__Task item 1__. In the PipelineTS project description, what command installs the package when the prophet model is not needed?

__Text shown__.
Skip to main content

One-stop time series analysis tool, supporting time series data preprocessing, feature engineering, model training, model evaluation, model prediction, etc. Based on spinesTS and darts.

Project description

PipelineTS

[中文文档]

One-stop time series analysis tool, supporting time series data preprocessing, feature engineering, model training, model evaluation, model prediction, etc. Based on spinesTS and darts.

Installation

# if you don't want to use the prophet model
# run this
python -m pip install PipelineTS[core]

# if you want to use all models
# run this
python -m pip install PipelineTS[all]

Quick Start [notebook]

list all available models

from PipelineTS.dataset import LoadWebSales

init_data = LoadWebSales()[['date', 'type_a']]

valid_data = init_data.iloc[-30:, :]
data = init_data.iloc[:-30, :]
accelerator = 'auto'  # Specify Computing Device

from PipelineTS.pipeline import ModelPipeline

# list all models
ModelPipeline.list_all_available_models()
[output]:
['prophet',
 'auto_arima',
 'catboost',
 'lightgbm',
 'xgboost',
 'wide_gbrt',
 'd_linear',
 'n_linear',
 'n_beats',
 'n_hits',
 'tcn',
 'tft',
 'gau',
 'stacking_rnn',
 'time2vec',
 'multi_output_model',
 'multi_step_model',
 'transformer',
 'random_forest',
 'tide']

Training

from sklearn.metrics import mean_absolute_error

pipeline = ModelPipeline(
    time_col='date',
    target_col='type_a',
    lags=30,
    random_state=42,
    metric=mean_absolute_error,
    metric_less_is_better=True,
    accelerator=accelerator,  # Supported values for accelerator: `auto`, `cpu`, `tpu`, `cuda`, `mps`.
)

# training all models
pipeline.fit(data, valid_data=valid_data)

# use best model to predict next 30 steps data point
res = pipeline.predict(30)

Training and prediction of a single model

Without predict specify series [notebook]

Code
from PipelineTS.dataset import LoadMessagesSentDataSets
import pandas as pd

# ------------------- Data Preprocessing -------------------
# convert time col, the date column is assumed to be date_col
time_col = 'date'
target_col = 'ta'
lags = 60  # Ahead of the window size, the data will be split into multiple sequences of lags for training
n = 40 # How many steps to predict, in this case how many days to predict

# you can also load data with pandas
# init_data = pd.read_csv('/path/to/your/data.csv')
init_data = LoadMessagesSentDataSets()[[time_col, target_col]]

init_data[time_col] = pd.to_datetime(init_data[time_col], format='%Y-%m-%d')

# split trainning set and test set
valid_data = init_data.iloc[-n:, :]
data = init_data.iloc[:-n, :]
print("data shape: ", data.shape, ", valid data shape: ", valid_data.shape)
data.tail(5)

# data visualization
from PipelineTS.plot import plot_data_period
plot_data_period(
    data.iloc[-300:, :], 
    valid_data, 
    time_col=time_col, 
    target_col=target_col, 
    labels=['Train data', 'Valid_data']
)

__Entries shown__.
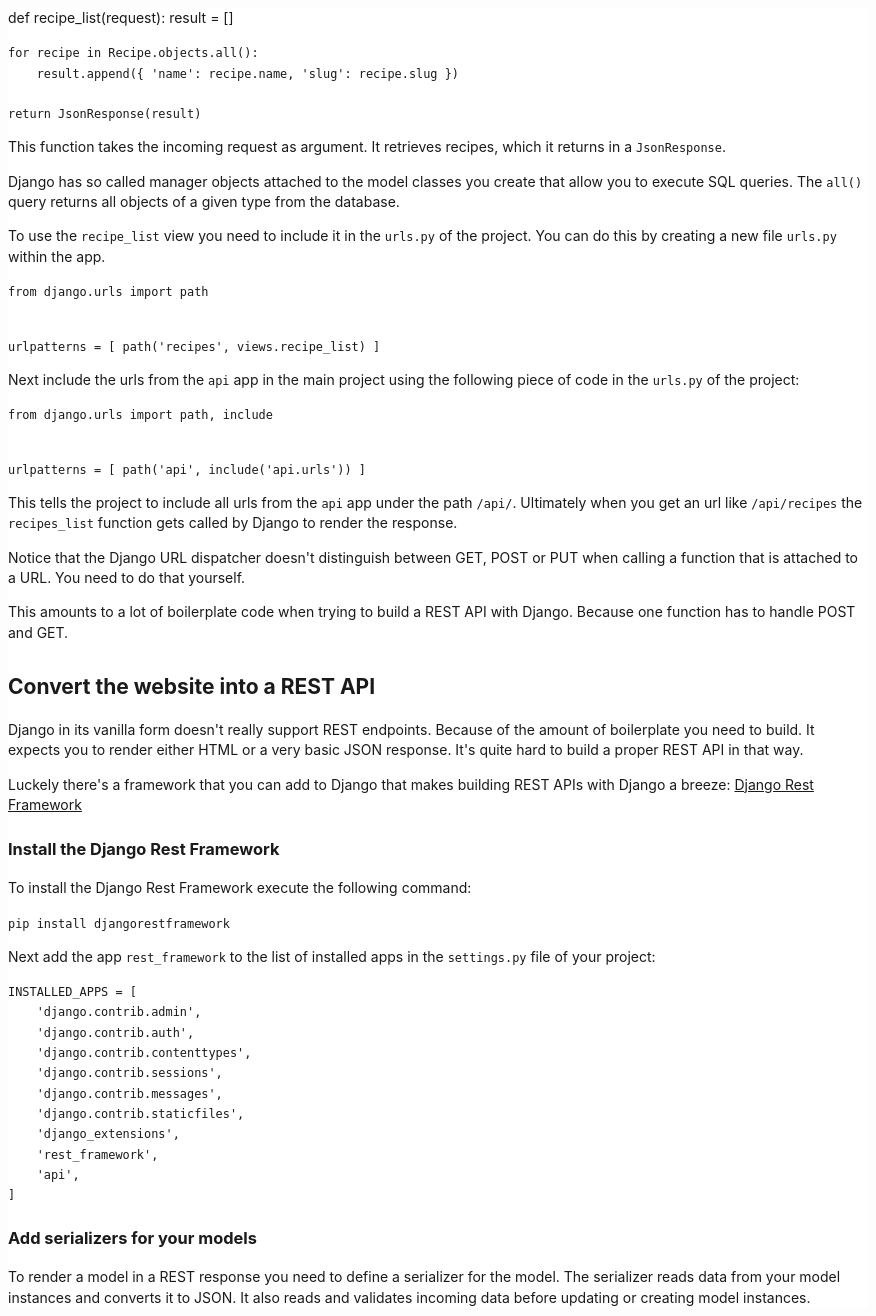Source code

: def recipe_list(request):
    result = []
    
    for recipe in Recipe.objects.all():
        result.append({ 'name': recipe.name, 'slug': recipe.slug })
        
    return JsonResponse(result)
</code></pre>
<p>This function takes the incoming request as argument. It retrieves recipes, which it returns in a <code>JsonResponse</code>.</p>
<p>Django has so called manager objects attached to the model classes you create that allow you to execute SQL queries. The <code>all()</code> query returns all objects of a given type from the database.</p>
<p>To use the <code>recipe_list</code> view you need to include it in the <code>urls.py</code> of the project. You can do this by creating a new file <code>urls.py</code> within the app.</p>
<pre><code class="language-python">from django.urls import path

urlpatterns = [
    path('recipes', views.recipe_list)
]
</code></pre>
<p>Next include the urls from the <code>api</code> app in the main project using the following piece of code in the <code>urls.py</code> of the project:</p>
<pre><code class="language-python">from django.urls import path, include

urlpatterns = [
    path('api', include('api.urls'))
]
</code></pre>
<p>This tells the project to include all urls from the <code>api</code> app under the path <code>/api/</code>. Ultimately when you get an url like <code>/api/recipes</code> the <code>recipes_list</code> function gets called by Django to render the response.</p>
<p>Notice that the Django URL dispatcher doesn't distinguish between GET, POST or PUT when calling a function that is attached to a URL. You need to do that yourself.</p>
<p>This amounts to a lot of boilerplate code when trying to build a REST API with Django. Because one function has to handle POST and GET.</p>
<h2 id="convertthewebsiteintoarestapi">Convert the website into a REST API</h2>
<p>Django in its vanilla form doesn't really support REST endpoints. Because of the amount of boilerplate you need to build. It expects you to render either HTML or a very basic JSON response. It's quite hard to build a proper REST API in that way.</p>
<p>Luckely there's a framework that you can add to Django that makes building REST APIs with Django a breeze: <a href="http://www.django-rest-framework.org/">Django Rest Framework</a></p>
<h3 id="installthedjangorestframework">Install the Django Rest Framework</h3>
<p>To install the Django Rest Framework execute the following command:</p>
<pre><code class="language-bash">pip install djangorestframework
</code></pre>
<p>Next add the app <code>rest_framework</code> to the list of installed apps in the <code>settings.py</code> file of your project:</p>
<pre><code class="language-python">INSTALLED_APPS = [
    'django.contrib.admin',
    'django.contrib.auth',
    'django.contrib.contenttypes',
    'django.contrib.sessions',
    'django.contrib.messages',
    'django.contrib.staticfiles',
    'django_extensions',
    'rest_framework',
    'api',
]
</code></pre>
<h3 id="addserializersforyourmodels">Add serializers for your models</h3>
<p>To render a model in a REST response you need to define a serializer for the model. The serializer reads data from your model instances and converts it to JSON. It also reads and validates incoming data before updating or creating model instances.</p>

__Task item 2__. Rename "result" to "output" in the part of the entries that opens at their start and closes with the line containing "recipe.name, 'slug': recipe.slug". Give those lines again with nothing else changed, and leave the pictures out.

__Your solution 1__. python -m pip install PipelineTS[core]

__Your solution 2__.
Source code

: def recipe_list(request):
    output = []
    
    for recipe in Recipe.objects.all():
        output.append({ 'name': recipe.name, 'slug': recipe.slug })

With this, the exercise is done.